Task. Lines below that include the word "data" should each be copied.

Content starts

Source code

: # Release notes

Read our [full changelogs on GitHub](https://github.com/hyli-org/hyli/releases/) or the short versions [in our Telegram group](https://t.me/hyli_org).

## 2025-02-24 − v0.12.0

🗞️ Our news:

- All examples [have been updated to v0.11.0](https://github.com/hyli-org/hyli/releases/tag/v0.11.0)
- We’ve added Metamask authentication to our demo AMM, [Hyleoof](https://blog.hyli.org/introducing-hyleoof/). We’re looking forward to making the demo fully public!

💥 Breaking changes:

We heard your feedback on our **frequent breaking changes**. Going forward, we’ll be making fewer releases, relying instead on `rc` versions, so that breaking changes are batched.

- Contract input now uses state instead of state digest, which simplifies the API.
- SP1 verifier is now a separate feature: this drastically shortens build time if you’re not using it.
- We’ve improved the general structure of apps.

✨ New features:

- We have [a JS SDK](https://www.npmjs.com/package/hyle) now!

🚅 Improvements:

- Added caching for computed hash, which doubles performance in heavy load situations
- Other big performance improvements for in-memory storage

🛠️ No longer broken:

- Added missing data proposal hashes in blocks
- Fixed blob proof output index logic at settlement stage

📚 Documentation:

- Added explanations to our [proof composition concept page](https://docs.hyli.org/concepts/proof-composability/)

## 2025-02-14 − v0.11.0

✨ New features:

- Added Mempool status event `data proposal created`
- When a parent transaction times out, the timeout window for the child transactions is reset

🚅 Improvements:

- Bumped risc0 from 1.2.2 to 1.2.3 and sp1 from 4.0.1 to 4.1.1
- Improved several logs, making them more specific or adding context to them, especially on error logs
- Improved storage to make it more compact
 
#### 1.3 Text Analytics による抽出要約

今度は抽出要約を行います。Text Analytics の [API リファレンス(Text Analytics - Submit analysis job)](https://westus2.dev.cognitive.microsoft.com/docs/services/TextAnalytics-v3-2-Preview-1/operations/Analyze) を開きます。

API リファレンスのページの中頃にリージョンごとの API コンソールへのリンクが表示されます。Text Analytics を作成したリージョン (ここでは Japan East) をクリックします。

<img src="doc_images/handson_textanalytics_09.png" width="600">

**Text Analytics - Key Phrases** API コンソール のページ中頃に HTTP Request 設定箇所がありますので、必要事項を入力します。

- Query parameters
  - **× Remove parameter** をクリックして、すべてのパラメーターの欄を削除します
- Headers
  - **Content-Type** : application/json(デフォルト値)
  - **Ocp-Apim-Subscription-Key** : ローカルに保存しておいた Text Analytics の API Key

Content ends

Worked solution.
- Added missing data proposal hashes in blocks
- Added Mempool status event `data proposal created`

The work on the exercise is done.